Atul Kochhar is not a small name in the world of food. In fact, he is probably the most famous Indian chef who has taken his trade across to foodies thriving for modern Indian food.
“It feels good,” he says, in the backdrop of a bustling kitchen which has catered to the likes of the Bachchan family, George Clooney, Tom Cruise and Judi Dench. To take it a notch higher, Atul has cooked for Prince Charles at St James Palace and was invited to meet the Queen during a state visit by the President of India.
Kochhar started off his journey in the UK as head chef of Tamarind restaurant in 1994 and his food was met with immense reception, leading him to become the first Indian chef to be awarded a Michelin star. At the premiere of Duplicate, in which Shah Rukh Khan played the role of a bawarchi, it was Atul who donned the chef’s hat and catered to the cast.
In 2002, he decided to go his own way, opening ‘Benares’ in the posh Mayfair area in central London.
“It is just like in olden times, when a halwai would do well at one store, he would open another. I have gone about my business similarly,” he says, eyes glinting through his glasses which give him the look of a doctor rather than a chef.
And doctor he almost became before choosing the path of his passion. “It was touch and go. I was on the path to becoming either an engineer or a doctor, when I decided to go into hotel management…and here I am!”
Today, Kochhar is associated with a number of fine dining restaurant, which include Ananda, Vatika and one aboard the cruise ship Azura called Sindhu.
On being probed on the comparison between fine dine restaurants in the West and in India, he doesn’t bat an eyelid before saying: “Whoever thinks that India lacks in fine dining, then I will make it my personal priority to educate him.” The subtle smile that breaks across his face gives the sarcasm away, but he continues, “Maybe we are projected as a poor country and all that, but on the other end of the spectrum, we have the royal families in India since ages, and they had the most supreme fine dining culture. They had the best of kebabs, vegetables and lentils. The heritage is so rich, just look at the number of foreigners who came to the country in the last 1,000 years!”
But maybe we have lost it somewhere in the frantic rat-race that ensues in every developing country. “I wouldn’t say it has been lost, I think the time to indulge in it is tough to find. India is a frantic country.”
Less than a decade into winning his first Michelin star, Atul went on to receive another one in 2007, an achievement which few have managed till date. An unnerving ability to take things in his stride is also what makes for his radical success in Europe, making him one of the catalysts promoting a British-Indian style of cooking.

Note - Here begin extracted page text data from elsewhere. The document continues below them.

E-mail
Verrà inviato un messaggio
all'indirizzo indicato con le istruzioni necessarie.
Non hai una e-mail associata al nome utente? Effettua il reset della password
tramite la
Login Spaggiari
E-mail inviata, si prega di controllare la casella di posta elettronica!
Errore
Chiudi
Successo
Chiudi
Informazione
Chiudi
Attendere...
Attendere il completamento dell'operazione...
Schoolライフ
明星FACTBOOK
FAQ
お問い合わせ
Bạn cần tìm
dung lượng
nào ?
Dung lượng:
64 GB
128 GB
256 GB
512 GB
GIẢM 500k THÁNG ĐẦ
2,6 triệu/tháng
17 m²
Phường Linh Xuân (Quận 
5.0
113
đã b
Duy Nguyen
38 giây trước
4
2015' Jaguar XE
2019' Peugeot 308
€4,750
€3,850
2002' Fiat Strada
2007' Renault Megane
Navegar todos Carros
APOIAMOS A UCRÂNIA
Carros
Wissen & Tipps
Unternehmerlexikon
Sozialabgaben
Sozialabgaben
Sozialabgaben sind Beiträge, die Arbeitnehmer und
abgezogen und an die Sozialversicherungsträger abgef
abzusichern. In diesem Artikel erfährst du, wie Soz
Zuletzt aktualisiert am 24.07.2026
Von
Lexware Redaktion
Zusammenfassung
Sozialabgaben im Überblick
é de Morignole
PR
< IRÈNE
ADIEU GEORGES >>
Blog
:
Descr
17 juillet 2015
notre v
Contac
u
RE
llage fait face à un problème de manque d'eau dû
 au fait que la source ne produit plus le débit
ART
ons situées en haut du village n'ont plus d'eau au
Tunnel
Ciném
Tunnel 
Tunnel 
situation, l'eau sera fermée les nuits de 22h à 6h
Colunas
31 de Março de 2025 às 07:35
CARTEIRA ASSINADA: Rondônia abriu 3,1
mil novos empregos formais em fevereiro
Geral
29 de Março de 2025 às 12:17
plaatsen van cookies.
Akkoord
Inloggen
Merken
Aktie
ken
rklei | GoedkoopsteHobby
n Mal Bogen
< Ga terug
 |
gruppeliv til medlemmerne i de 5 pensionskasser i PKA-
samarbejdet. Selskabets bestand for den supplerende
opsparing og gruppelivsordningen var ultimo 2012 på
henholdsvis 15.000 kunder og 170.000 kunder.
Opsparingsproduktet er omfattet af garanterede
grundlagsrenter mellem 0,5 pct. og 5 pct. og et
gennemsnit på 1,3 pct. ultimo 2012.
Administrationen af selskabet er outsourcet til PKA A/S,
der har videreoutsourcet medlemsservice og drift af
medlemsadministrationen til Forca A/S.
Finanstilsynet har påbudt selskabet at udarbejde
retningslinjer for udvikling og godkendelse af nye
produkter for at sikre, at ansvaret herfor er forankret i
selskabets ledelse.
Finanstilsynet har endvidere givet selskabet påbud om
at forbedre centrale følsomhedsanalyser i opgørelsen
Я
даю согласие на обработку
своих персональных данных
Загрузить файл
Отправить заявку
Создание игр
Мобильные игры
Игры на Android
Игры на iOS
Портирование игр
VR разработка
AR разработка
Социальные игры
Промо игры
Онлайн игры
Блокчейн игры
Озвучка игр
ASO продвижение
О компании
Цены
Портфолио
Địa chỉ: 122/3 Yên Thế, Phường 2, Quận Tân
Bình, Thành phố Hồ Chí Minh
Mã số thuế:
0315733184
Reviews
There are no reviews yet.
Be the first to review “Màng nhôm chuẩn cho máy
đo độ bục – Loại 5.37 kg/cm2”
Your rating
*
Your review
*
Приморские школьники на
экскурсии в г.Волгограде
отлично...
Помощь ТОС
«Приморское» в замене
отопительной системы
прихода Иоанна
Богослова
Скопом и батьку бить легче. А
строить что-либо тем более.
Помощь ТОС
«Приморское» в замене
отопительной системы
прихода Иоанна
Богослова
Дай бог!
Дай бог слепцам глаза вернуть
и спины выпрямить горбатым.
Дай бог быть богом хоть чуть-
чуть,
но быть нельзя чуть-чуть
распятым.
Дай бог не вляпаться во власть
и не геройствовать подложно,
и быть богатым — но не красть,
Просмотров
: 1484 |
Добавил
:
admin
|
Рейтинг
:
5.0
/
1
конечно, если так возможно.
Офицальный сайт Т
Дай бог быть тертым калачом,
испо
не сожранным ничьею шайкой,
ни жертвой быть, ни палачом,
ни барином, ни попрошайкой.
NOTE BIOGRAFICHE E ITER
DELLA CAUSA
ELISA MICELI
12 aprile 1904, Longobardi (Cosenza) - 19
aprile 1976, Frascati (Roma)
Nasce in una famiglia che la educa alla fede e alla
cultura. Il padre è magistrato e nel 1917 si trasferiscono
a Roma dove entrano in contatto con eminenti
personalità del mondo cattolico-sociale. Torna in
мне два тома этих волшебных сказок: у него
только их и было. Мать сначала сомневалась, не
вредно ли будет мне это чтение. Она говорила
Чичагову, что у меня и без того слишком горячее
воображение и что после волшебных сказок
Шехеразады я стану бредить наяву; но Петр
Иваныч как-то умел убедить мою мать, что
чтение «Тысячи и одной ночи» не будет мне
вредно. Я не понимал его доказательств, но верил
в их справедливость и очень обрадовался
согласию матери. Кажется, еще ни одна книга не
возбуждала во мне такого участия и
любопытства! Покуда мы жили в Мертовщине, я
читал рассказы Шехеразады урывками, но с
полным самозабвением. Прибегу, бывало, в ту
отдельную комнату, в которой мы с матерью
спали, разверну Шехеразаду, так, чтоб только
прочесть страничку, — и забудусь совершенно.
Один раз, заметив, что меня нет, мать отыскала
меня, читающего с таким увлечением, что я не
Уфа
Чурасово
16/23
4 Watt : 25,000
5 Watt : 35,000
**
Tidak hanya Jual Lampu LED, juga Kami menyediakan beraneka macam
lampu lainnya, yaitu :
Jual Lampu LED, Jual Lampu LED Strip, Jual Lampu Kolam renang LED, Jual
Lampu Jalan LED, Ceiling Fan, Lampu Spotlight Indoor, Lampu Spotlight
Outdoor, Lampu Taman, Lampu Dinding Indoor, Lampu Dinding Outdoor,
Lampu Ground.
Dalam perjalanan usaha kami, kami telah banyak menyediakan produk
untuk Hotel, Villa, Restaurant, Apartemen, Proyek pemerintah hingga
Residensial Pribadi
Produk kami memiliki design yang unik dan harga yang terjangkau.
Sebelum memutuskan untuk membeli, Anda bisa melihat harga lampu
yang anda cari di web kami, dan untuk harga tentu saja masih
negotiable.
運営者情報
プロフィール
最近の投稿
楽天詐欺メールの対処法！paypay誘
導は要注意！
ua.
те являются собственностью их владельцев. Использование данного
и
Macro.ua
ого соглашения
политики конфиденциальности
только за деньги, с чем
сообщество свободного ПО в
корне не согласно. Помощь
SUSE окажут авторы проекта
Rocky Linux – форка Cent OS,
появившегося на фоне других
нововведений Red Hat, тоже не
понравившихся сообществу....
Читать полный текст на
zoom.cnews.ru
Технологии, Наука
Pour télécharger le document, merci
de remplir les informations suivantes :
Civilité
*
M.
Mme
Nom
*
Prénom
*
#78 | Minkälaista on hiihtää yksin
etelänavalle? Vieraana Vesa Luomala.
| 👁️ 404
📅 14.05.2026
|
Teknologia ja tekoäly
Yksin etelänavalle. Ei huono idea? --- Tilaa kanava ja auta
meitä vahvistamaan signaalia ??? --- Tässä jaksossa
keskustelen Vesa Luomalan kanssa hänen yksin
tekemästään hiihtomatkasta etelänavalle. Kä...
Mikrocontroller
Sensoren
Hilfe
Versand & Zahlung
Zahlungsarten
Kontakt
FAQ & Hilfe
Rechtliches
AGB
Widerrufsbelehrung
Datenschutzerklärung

“When I first came to the country, I used to cook in a very traditional Indian manner. But then I realised that this is my home and I started absorbing all sorts of influences around me — which included Greek, Italian, German and other cuisines. I became savvy with the ingredients that were grown in the UK — the spices, the types of vegetables… everything. I started using these and my food has been coined as British-Indian and I also see it that way.”
If you wonder how these chefs stay away from the brilliant food they cook, then Atul admits that it sometimes gets a bit hard to not indulge. “Yes, there are those moments, but I keep fit. It keeps me healthy. But I must admit, I grow tired of my cooking at times, and that is the time to go out and ask someone else to cook for me,” he says. Pretty modest for a man who was part of Masterchef Goes Large and BBC2’s Great British Menu.
With the ratio of Indian scientists to those from other countries in institutes like NASA being well-documented, it is also a norm to see a couple of Indian chefs in every restaurant in the UK. Another type of brain-drain?
“Yes, I think that is right, but the glaring difference is that they are going back from here and opening some really good stand-alone restaurants in India. This international experience is needed. It is a learning process and in this field, it gives you a whole range of different skills. There are many South Asians who come here as chefs, but it may well increase the brilliance of Indian restaurant quality when these people return.”
With food presentation a whole different area of expertise these days, Atul says that Indian food is actually the easiest to present.
“Indian food is so bright and looks gorgeous on a plate. There is no need to apply presentation on it. Just a chunk of tomato or a dollop of butter will do the trick.”
With the convincing way he says it, accompanied by the practised chef’s nod, it is hard to disagree.